Lying by Sam Harris
Requirements: .MP3 reader, 50 MB
Overview: As it was in Anna Karenina, Madame Bovary, and Othello, so it is in life. Most forms of private vice and public evil are kindled and sustained by lies. Acts of adultery and other personal betrayals, financial fraud, government corruption – even murder and genocide – generally require an additional moral defect: a willingness to lie.
In Lying, bestselling author and neuroscientist Sam Harris argues that we can radically simplify our lives and improve society by merely telling the truth in situations where others often lie. He focuses on "white" lies – those lies we tell for the purpose of sparing people discomfort – for these are the lies that most often tempt us. And they tend to be the only lies that good people tell while imagining that they are being good in the process.
Editors Select, November 2013 – Like most, I don’t believe in lying, but I’ve never been opposed to the occasional white lie when I felt it was warranted. So I was pretty intrigued when I heard about this essay from Sam Harris, in which he argues that all forms of lying are inherently detrimental to our lives and relationships with others. From false encouragement to omission, Harris dismisses the notion that any kind of lie is truly harmless – often using insightful, true stories as examples. It’s a short listen that is definitely worth checking out for anyone interested in psychology, human behavior, or self-improvement. I predict I’ll be choosing my words wisely when I open a gift I don’t love this holiday season!

SUPPLIED INFORMATION
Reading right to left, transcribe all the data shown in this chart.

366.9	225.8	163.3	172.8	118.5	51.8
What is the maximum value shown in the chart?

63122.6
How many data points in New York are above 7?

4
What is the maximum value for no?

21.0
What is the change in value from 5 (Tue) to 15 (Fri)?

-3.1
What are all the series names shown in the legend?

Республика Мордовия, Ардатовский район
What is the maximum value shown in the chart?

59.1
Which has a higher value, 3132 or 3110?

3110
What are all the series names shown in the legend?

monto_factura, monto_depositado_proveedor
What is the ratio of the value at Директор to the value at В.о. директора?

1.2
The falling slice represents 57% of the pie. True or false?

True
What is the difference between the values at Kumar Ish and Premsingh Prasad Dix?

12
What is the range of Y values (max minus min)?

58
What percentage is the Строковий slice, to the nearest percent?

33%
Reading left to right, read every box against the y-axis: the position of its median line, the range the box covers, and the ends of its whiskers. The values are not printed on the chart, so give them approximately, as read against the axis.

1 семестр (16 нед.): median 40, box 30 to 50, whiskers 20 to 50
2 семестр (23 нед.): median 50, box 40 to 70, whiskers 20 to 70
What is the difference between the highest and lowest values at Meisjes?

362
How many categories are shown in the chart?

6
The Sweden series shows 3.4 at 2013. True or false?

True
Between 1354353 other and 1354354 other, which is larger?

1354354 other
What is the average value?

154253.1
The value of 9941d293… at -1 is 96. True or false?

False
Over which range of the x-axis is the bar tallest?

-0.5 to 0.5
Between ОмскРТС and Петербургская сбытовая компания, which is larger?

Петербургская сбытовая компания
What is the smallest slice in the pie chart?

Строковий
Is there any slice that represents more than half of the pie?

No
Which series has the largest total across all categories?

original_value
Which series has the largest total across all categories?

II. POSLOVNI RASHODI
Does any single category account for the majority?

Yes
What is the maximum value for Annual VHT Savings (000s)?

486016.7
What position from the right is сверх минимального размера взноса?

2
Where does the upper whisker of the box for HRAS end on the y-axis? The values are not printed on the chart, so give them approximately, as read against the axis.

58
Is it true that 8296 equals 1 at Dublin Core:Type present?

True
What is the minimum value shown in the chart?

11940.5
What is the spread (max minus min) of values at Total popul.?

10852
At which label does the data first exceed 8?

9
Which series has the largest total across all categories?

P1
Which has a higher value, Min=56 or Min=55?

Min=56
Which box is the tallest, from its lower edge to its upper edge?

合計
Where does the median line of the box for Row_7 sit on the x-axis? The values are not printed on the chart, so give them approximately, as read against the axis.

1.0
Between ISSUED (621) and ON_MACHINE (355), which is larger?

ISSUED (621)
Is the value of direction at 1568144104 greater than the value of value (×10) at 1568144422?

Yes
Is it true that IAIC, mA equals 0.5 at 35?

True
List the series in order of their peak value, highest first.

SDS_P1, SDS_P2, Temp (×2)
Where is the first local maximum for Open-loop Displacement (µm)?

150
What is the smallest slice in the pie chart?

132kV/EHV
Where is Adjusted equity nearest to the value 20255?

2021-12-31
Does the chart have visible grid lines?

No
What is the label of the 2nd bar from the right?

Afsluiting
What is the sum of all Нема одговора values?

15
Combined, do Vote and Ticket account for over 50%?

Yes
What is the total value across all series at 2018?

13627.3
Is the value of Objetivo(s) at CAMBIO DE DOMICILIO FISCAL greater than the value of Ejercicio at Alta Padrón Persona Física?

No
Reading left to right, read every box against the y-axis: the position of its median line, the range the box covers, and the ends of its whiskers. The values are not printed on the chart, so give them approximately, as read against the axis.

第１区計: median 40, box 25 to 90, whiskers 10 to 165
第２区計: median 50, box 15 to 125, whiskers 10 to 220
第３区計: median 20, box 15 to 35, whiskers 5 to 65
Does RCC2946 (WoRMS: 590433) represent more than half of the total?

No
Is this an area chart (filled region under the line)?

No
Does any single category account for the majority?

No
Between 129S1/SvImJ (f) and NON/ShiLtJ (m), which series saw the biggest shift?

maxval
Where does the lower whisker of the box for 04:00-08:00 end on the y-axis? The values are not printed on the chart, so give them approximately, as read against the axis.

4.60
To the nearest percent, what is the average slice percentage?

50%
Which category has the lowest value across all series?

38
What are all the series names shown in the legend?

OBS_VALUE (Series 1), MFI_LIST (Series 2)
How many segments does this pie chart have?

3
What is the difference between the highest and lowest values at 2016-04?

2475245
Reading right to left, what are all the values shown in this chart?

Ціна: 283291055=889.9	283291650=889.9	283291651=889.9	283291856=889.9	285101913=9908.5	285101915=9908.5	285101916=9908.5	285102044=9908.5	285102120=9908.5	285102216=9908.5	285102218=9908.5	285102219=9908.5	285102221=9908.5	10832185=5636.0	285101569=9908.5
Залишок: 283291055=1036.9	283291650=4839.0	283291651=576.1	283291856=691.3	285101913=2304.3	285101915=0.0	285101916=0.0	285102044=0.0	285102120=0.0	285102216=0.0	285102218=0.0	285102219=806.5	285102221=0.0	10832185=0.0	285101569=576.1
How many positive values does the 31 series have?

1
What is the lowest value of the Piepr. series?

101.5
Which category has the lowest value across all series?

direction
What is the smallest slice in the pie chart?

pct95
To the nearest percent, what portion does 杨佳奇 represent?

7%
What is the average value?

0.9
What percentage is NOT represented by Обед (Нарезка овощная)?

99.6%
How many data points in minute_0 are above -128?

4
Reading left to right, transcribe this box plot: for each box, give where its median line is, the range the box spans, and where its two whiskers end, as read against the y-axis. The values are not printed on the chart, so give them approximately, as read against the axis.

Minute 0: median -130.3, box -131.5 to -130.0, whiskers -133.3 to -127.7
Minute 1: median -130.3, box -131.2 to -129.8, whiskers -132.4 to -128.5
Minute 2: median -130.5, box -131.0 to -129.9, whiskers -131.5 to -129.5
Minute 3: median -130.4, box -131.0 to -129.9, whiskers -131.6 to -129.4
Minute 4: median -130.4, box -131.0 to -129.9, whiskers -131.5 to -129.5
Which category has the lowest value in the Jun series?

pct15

AIM OF THE EXERCISE
Reproduce word for word the stretch of the listing for the book Lying from "Lying by Sam" through "willingness to lie.".

THE COMPLETED TASK
Lying by Sam Harris
Requirements: .MP3 reader, 50 MB
Overview: As it was in Anna Karenina, Madame Bovary, and Othello, so it is in life. Most forms of private vice and public evil are kindled and sustained by lies. Acts of adultery and other personal betrayals, financial fraud, government corruption – even murder and genocide – generally require an additional moral defect: a willingness to lie.